Reproduce the CO2SYS notebook between "This assumes you" and "as CO2SYS calculations.", inclusive, changing "plotting" to "visualizing".

Article:

+-------+

## Ocean Biogeochemical Dynamics Lab, Spring 2021
Doing CO2SYS Calculations with SOCCOM floats by Nancy Williams

This assumes you have already become familiar with `OBD_SOCCOM_L3.ipynb` notebook

This code covers importing, cleaning, and plotting data from a single SOCCOM float in the Southern Ocean as well as CO2SYS calculations. 

SOCCOM website: https://soccom.princeton.edu/

In [None]:
import numpy as np
import pandas as pd
import matplotlib.pyplot as plt
import matplotlib.path as mpath
import seaborn as sns # this will change the look of pandas plots, too
import cartopy.crs as ccrs
import cartopy.feature
import seawater
import xarray as xr
from PyCO2SYS.api import CO2SYS_wrap as co2sys
import os
%matplotlib inline 
%config InlineBackend.figure_format = 'retina'
plt.rcParams['figure.figsize'] = (15,9)
plt.rcParams['font.size'] = 18
#plt.rcParams['lines.linewidth'] = 3
# this forces matplotlib to print figures out here when you make plots
from IPython.display import Image

# Press Shift + Enter to "run" this cell and move on to the next one 

In [None]:
# Define the directory where you want the figures to be saved
output_dir = 'generated/'

# Importing the dataset
We want to use Pandas' built-in read_csv function to import a single float data file into a pandas data frame called `flt`. Float 9254 is a good example float, but you can pick any float from the snapshot. To pick another float you can go to the SOCCOM web page sensor status table http://soccom.ucsd.edu/floats/SOCCOM_sensor_stats.html and choose a float with lots of good data (i.e., more in the "#g" column than the "#b" columns for variables you're interested in analyzing. You can sort the columns on that webpage by clicking on the column header by which you wish to sort.

In [None]:
# Pick a float
floatnum='9091' 
floatpath='SOCCOM_LoResQC_LIAR_22Dec2020_odvtxt/' # This is the folder where all the float data live
floatsuffix='SOOCNQC.TXT' # all of the Southern Ocean floats have the same suffix

In [None]:
# Change // comment symbols to #
# input file
fin = open(floatpath+floatnum+floatsuffix,'rt',encoding='UTF-8')

# output file to which we will write the result
fout = open('fltrem.txt','wt')

+-------+

Information given:
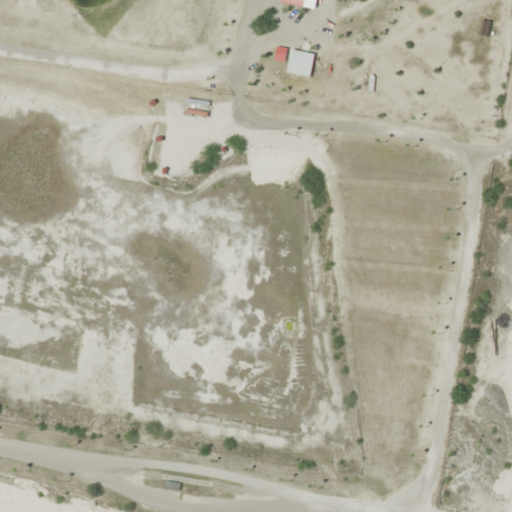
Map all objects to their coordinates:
building: (281, 54)
road: (185, 501)
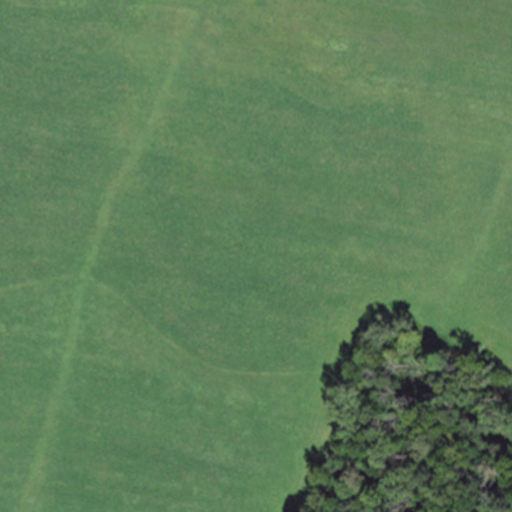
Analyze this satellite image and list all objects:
crop: (233, 232)
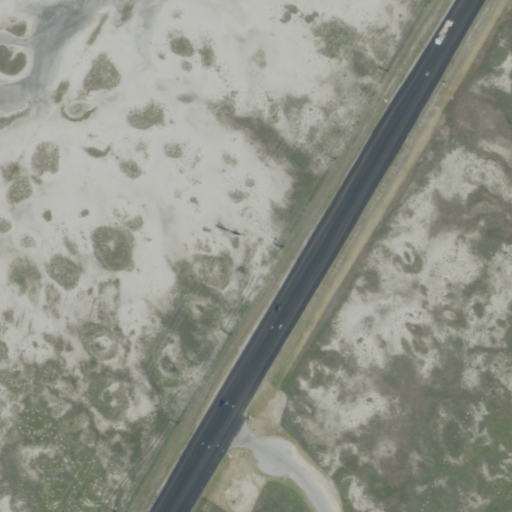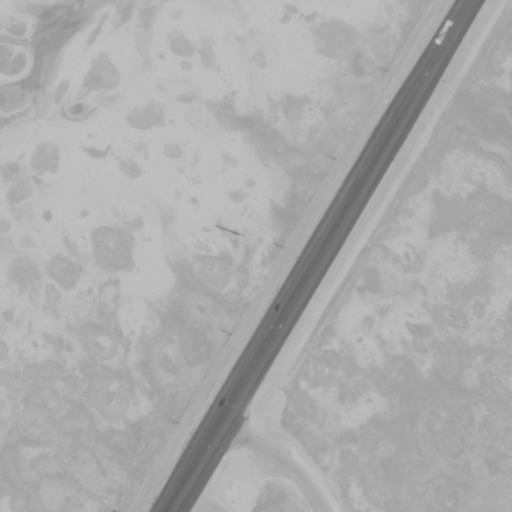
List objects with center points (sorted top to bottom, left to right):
road: (376, 164)
park: (153, 209)
power tower: (239, 234)
park: (409, 340)
road: (250, 378)
road: (278, 462)
road: (196, 470)
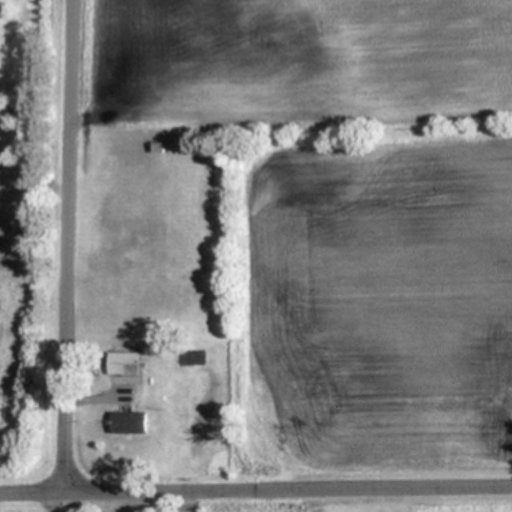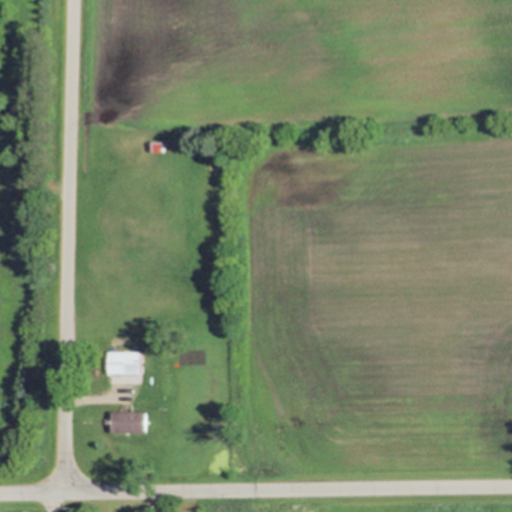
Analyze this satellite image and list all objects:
road: (66, 245)
building: (121, 362)
building: (123, 421)
road: (255, 488)
road: (60, 501)
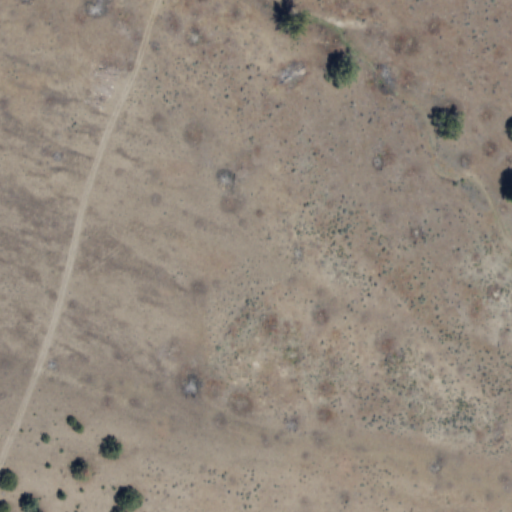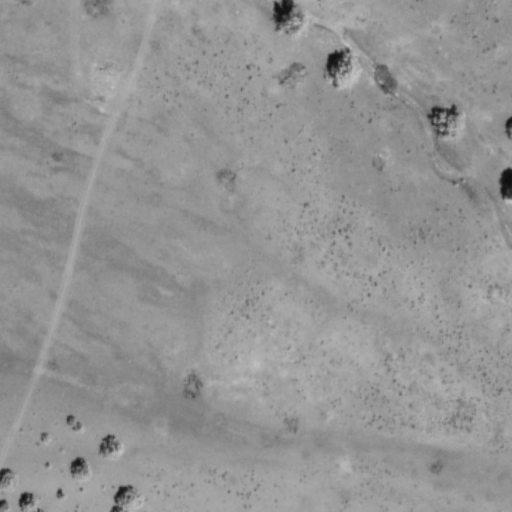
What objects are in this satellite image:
road: (111, 262)
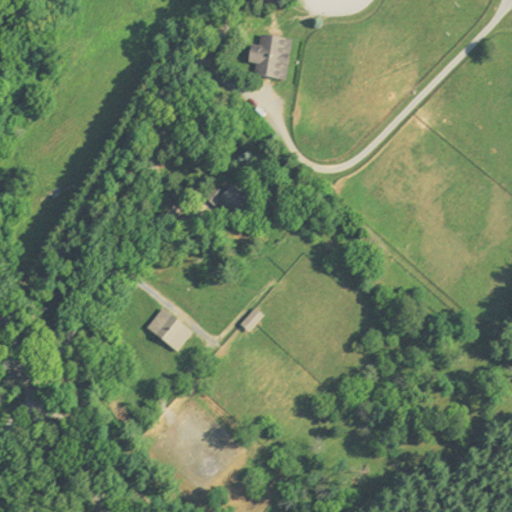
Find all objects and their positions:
building: (269, 58)
road: (348, 164)
building: (223, 200)
road: (92, 296)
road: (4, 328)
building: (166, 332)
road: (44, 406)
road: (16, 416)
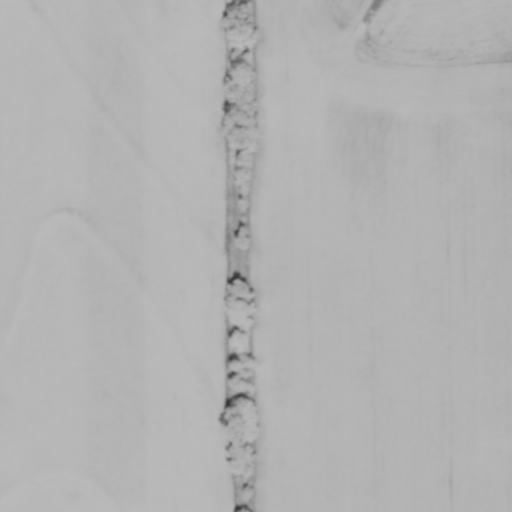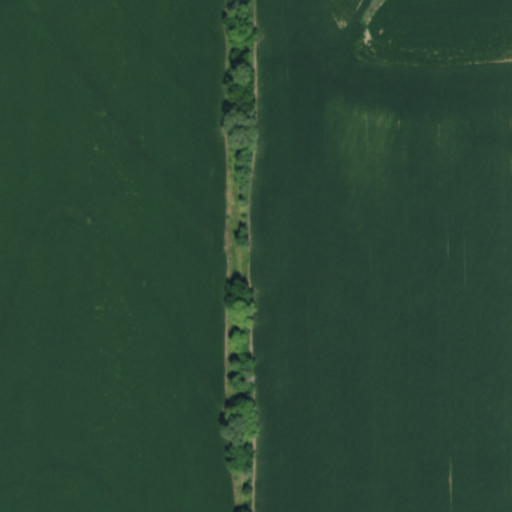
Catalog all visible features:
crop: (256, 256)
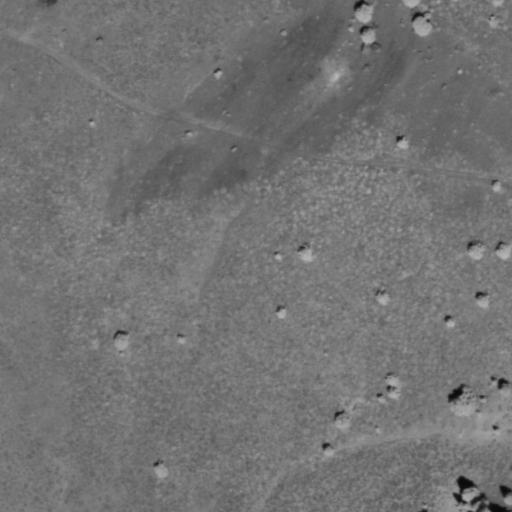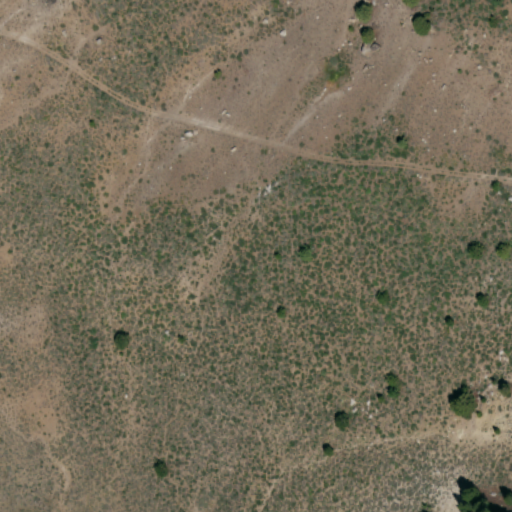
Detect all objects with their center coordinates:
road: (245, 138)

+-------+

Expected answer:
This assumes you have already become familiar with `OBD_SOCCOM_L3.ipynb` notebook

This code covers importing, cleaning, and visualizing data from a single SOCCOM float in the Southern Ocean as well as CO2SYS calculations.